Now then. Even leaving aside the ridiculous crux of his argument – that “cool” on-screen male criminality is turning our youth into violent criminals (as opposed to, say, underfunded social services, poverty, structural inequality and political disenfranchisement) – Fletcher could hardly have picked worse examples. The Ghostbusters argument was the kind of line you heard from internet trolls back in 2016, when the gender-switched reboot was released. It’s been literally a week since Ghostbusters: Afterlife came out, a film that served as a knee-jerk apology for the 2016 version, restoring the original male ’busters to their pedestal. Doctor Who may feature a female lead, but there were 12 men in the role before her – and, what’s more, she’s on her way out.

The Star Wars example may be the most head-scratching of the lot. Not only has Luke Skywalker emphatically not been replaced (he’s appeared in three films and a TV show since Disney revived the franchise in 2015), but the recent Star Wars sequels have been careful to afford a sizable chunk of their leading roles to men. Daisy Ridley may have been the shiny new Jedi, but John Boyega was right there too, as was Oscar Isaac. (The same goes for Doctor Who, which currently features John Bishop as Whittaker’s sidekick.)

One can only imagine the kind of intellectual tailspin that a film like Ocean’s 8 must have provoked in Fletcher.
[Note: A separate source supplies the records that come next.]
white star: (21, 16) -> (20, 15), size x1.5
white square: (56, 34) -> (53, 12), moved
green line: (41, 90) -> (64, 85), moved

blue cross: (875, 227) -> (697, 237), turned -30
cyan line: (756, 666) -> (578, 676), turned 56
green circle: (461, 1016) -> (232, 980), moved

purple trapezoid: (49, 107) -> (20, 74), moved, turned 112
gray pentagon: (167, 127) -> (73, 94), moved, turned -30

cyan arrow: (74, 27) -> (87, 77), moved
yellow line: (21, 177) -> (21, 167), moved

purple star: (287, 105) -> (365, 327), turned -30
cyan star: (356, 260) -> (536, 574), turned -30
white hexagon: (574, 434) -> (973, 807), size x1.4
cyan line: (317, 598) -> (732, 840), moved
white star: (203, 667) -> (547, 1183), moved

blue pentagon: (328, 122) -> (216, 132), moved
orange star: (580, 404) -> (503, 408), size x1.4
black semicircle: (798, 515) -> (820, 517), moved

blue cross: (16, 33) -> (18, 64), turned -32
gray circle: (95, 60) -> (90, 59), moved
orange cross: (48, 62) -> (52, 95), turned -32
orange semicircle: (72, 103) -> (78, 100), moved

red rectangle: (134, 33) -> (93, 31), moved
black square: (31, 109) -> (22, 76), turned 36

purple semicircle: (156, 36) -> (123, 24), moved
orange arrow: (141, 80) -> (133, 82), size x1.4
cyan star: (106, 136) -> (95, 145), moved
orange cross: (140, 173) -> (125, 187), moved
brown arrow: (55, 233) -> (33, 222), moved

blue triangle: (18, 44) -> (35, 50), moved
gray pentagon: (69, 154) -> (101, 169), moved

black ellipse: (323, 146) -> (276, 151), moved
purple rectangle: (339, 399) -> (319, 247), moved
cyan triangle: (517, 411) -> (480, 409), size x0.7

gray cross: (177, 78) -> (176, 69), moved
Yes, they’ve replaced the men with women. But they’re playing cool criminals! Did it actually serve to propel boys towards a life of stolid law abidance? Or drive a spike in heists carried out by young all-women gangs? At the end of the day, the (oft-disputed) matter of whether on-screen violence begets real-life violence is a completely separate issue to gendered casting on TV. It’s a sloppy conflation to make.

After his remarks were met with widespread mockery on social media, Fletcher attempted to clarify his comments on Twitter, dubiously claiming that he had “not linked Doctor Who being a female to crime being committed by men” as had been “alleged rather lazily by several individuals”. Maybe Fletcher has a more rigid definition of “linked” than most of us. If an MP positions two sentences next to each other in what appears to be unbroken rhetoric, are we to now assume that the first sentence may in fact be a decoy, an unrelated observation about Doctor Who thrown in for no reason that just happens to seem like it’s part of his argument?

Conservative MP Nick Fletcher seen in parliament yesterday (25 November)
Conservative MP Nick Fletcher seen in parliament yesterday (25 November) (Parliament TV)

The harmful thing about Fletcher’s asinine reasoning was that it undermines the actual purpose of Men’s Day, and insidiously misdiagnoses the problems men really suffer from. Many of the problems facing men stem from the same issue that people of all genders face: a warped, artificial and deeply entrenched set of societal beliefs about what gender is and should mean. The issue isn’t that fictional women are depriving the culture of space for prominent male role models; it’s that boys, and men like Nick Fletcher, are conditioned to think that they are only allowed to find aspiration in masculinity. Positive depictions of masculinity are important to young men! But they’re also important to girls and non-binary youths, and positive non-masculine role models are, equally, important to everyone.

Maybe I’m wrong. Maybe there’s some young boy out there who has lost faith in Doctor Who, who is bereft of a positive male idol. Flipping through the channels, he might find a BBC Parliament debate, chancing upon Nick Fletcher delivering a speech to mark International Men’s Day. Yes, he might think. Finally, an image of masculinity I can get behind. So he grows up and runs for office as a Tory politician. Maybe there are some fates from which our boys really do need saving.